Review Summary: A willingness to wear many hats and Benny Blanco's dreamy production help usher in Selena's best project yet.
I am not going to pretend that I am an expert on the subject, but I have never really gotten the impression that Selena Gomez really cares all that much about making music. That’s not to say that her actual music is bad, but her enthusiasm (or, lack thereof) seems completely disconnected from the quality of the product itself. Legitimately great songs (“Hands to Myself”, “Bad Liar”), absolute clunkers (“Same Old Love”, “Lose You to Love Me”), and guilty pleasures (“Come & Get It”, “Love You Like a Love Song”) exist in the same Selenamatic Universe with seemingly no rhyme or reason other than her being a rather convenient vessel to give them maximum reach.
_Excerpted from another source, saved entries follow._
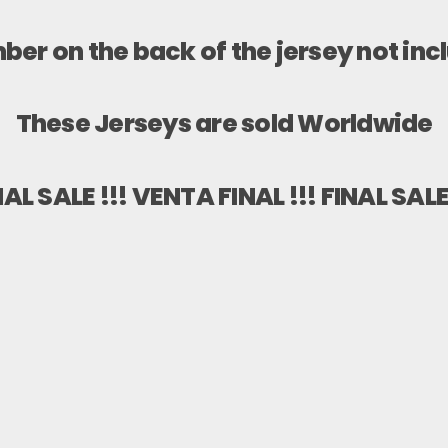
er on the back of the jersey not inc
These Jerseys are
sold Worldwide
NAL SALE !!! VENTA FINAL !!! FINAL SALE 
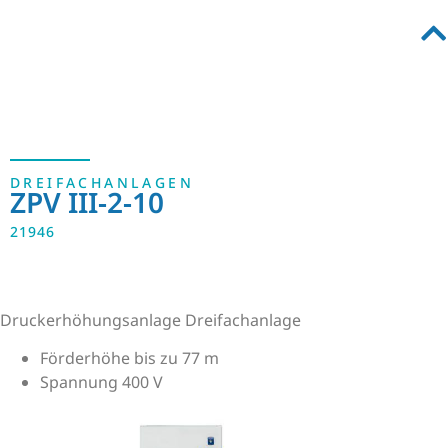
DREIFACHANLAGEN
ZPV III-2-10
21946
Druckerhöhungsanlage Dreifachanlage
Förderhöhe bis zu 77 m
Spannung 400 V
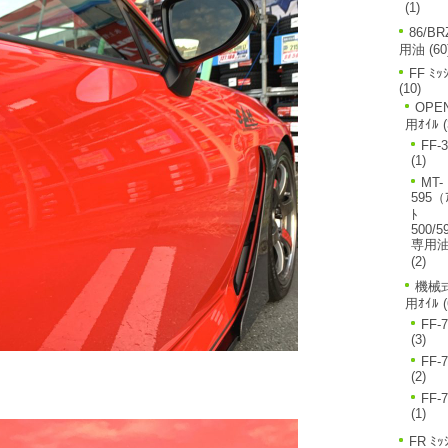
(1)
86/BR
用油
(60
FF ﾐｯ
(10)
OPE
用ｵｲﾙ
(
FF-
(1)
MT-
595（
ﾄ
500/5
専用
(2)
機械式
用ｵｲﾙ
(
FF-
(3)
FF-
(2)
FF-
(1)
FR ﾐｯ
Again, it’s not a condemnation or an indictment on her -frankly, it’s impressive and hilarious that her popularity has continued to fall upward from this perceived indifference- but it does beg the question of what a Selena Gomez project with stakes would actually look like.
I Said I Love You First makes this hypothetical a reality, and the reality is surprisingly pretty good. For the most part, Selena keeps her eye on the ball thanks to the assistance from producer/fiance Benny Blanco, who whisks up some dreamy soundscapes that range from sexy and playful to genuinely moving to tell a tale that I can only assume* is a rough approximation of how they came to fall in love. This production is truly the glue that holds the project together, as the couple wisely choose to navigate this story by essentially playing dress up with some of the hottest sounds in the mainstream. “Younger and Hotter Than Me” is a cross between Olivia Rodrigo’s “Driver’s License” and a Lana Del Rey ballad in the best way as it manages to capture not only their aesthetics, but their emotional proclivity as well (“waited outside your apartment/you used to come down for me/I used to feel like an angel/now I’m a dog on your leash”). “Sunset Blvd” takes more than a few cues from Sabrina Carpenter’s brand of playful sexuality to deliver playful dreampop that has the album’s most memorable moments with a prechorus that mimics
When Harry Met Sally’s diner scene (“Big, big, hard heart!”) and a bridge that is essentially JOI ASMR -it’s ridiculous and it works. “Bluest Flame” is quite literally just a Charli XCX song (borrowing quite liberally from “Pink Diamond”), and quite a good one at that as the song effortlessly transforms from robot acapella to an explosion of hyperpop goodness.
*
I just watched a recap of LEGO Bionicle’s story. I am tapped out on “lore.”
Selena and Benny wear a lot of hats throughout and most of them work -but not all. The album’s near-perfect pacing comes to nearly a complete halt post-”Bluest Fame” by having the album’s remaining six songs be comprised of four ballads, one foray into reggaeton, and a spoken word interlude (“Do You Wanna Be Perfect”) that is so unsubtle (and honestly confusing) that it nearly wraps back around to being compelling -
nearly. The ballads themselves are pretty okay, but scan as anonymous thanks to positioning them one after the other. The foray into reggaeton (“I Can’t Get Enough”) is head scratching not only from its placement being the only real break from the dimmed lights, but also sounding completely out of place on this project from the same sort of indifference that plagued Selena in the past.
It’s a disappointing turn for what is, on the whole, a pretty fun pop album that finally gives form and shape to what a Selena Gomez album could be. While the pacing issues and inclusion of some boring songs prevent
I Said I Love You First from being anything truly special, they don’t manage to stop it from being Selena Gomez’s strongest collection of songs to date.